Learnings from building inc
I'm experimenting with agent orchestration on top of Claude Code. It's inspired a lot by gastown and others, but it's my own personal take on it. It's called inc.
More to write about this, but the short thesis is: because agents don't have human ramp up costs, we can break free of Conway's Law -- the "org structure" (ephemeral virtual teams) mirrors the problem structure, instead of the architecture mirroring the org structure.
- Restricting access to files is kind-of hard today with Claude Code within a spawned directory. Yes you can restrict Edit/Write, but if the agent has Bash, all bets are off. Fortunately, it seems like it will only have access to files within its spawned directory, but there's a need for improved filesystem sandboxing.
- I'm not sure if a TUI is the way, but it's kinda neat.

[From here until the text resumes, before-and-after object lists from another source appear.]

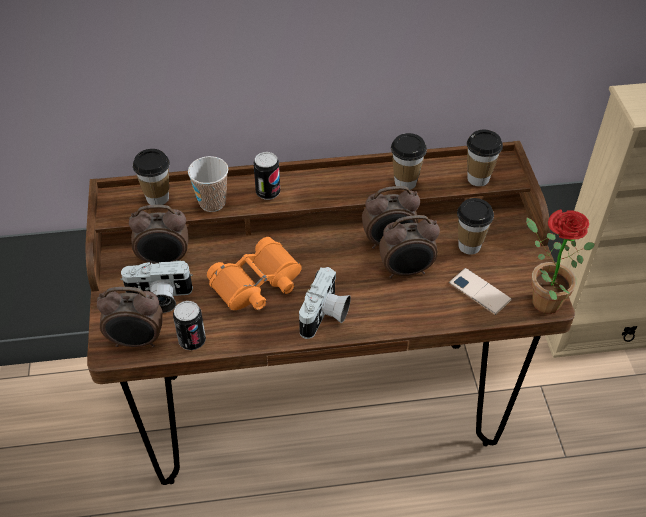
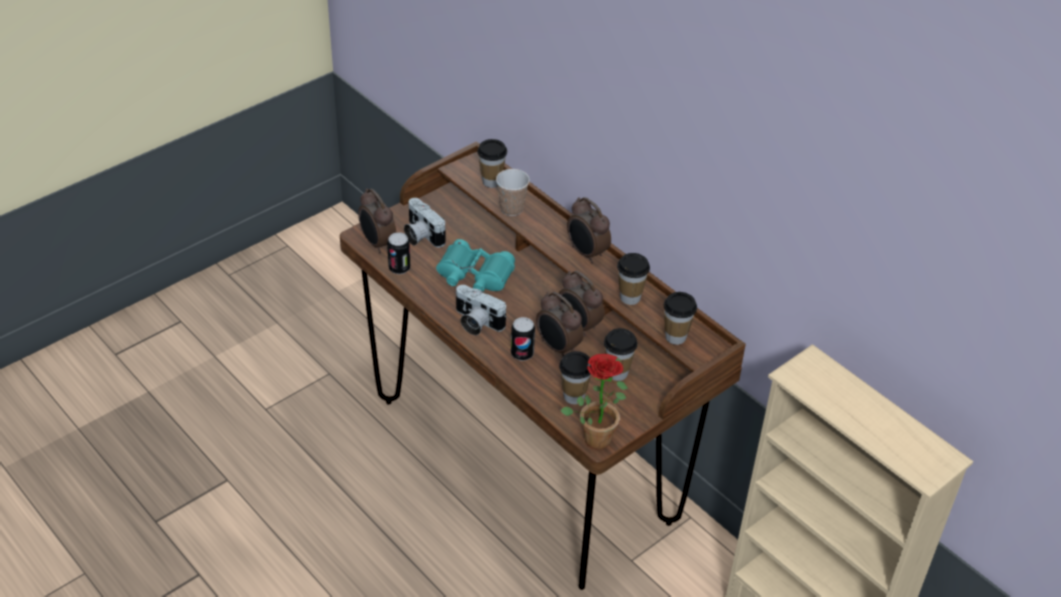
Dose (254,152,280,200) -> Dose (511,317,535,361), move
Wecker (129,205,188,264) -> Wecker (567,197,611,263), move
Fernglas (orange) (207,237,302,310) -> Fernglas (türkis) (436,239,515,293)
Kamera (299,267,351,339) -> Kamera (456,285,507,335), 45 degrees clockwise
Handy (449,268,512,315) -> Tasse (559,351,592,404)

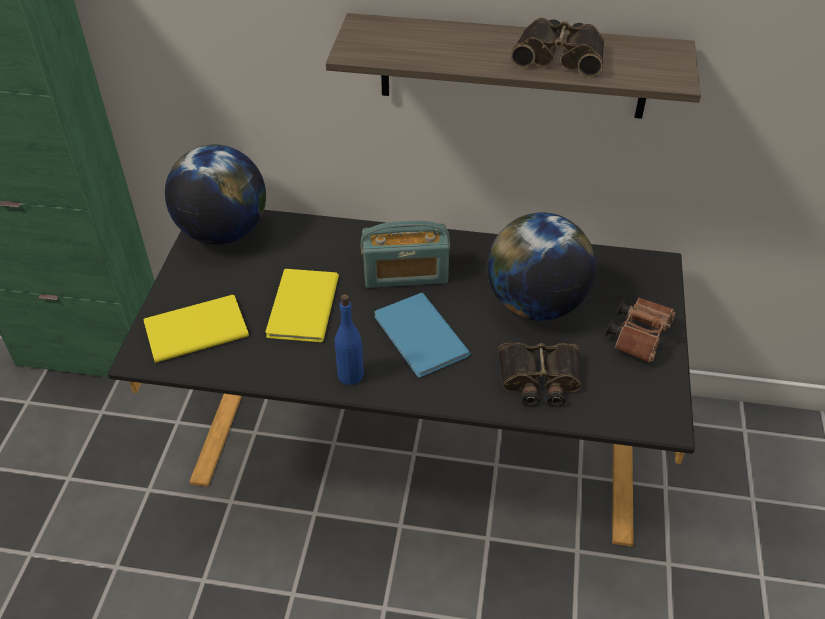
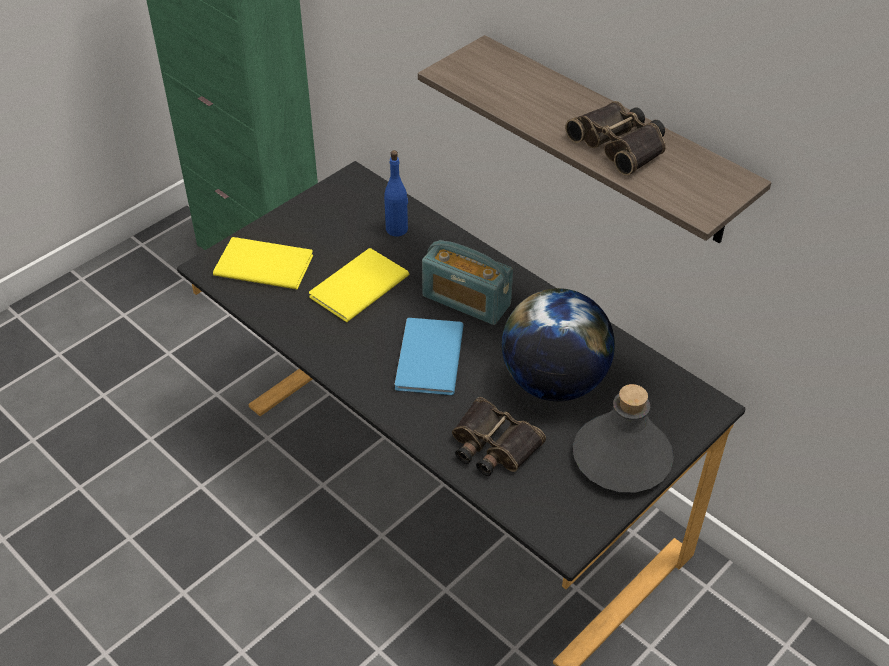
Globus (165,144,266,245) -> none
Flasche (blau) (335,294,364,385) -> Flasche (blau) (384,150,408,236), move
Fernglas (braun) (606,297,676,363) -> Flasche (grau) (573,384,674,492)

- Agents are still really bad at complex instruction following, so guardrails are a must. Otherwise your repo will get rekt:
- Case 1: Coder agents really like trying to read the default workspace files even though they operate in a completely separate codebase

- Case 2: the PM agent completing a spec and spinning anyway

- Case 1: Coder agents really like trying to read the default workspace files even though they operate in a completely separate codebase
- Claude Skills are awesome. Most of this is powered by Claude Skills and a thin CLI tool to manage file writing synchronization.
- The technologies we've used as humans to communicate: files, emails, etc are still valid for agents. Right now, inc is using files to request attention, but I think the next iteration of this is to use email or some task management system. It kinda could be anything that lets people communicate.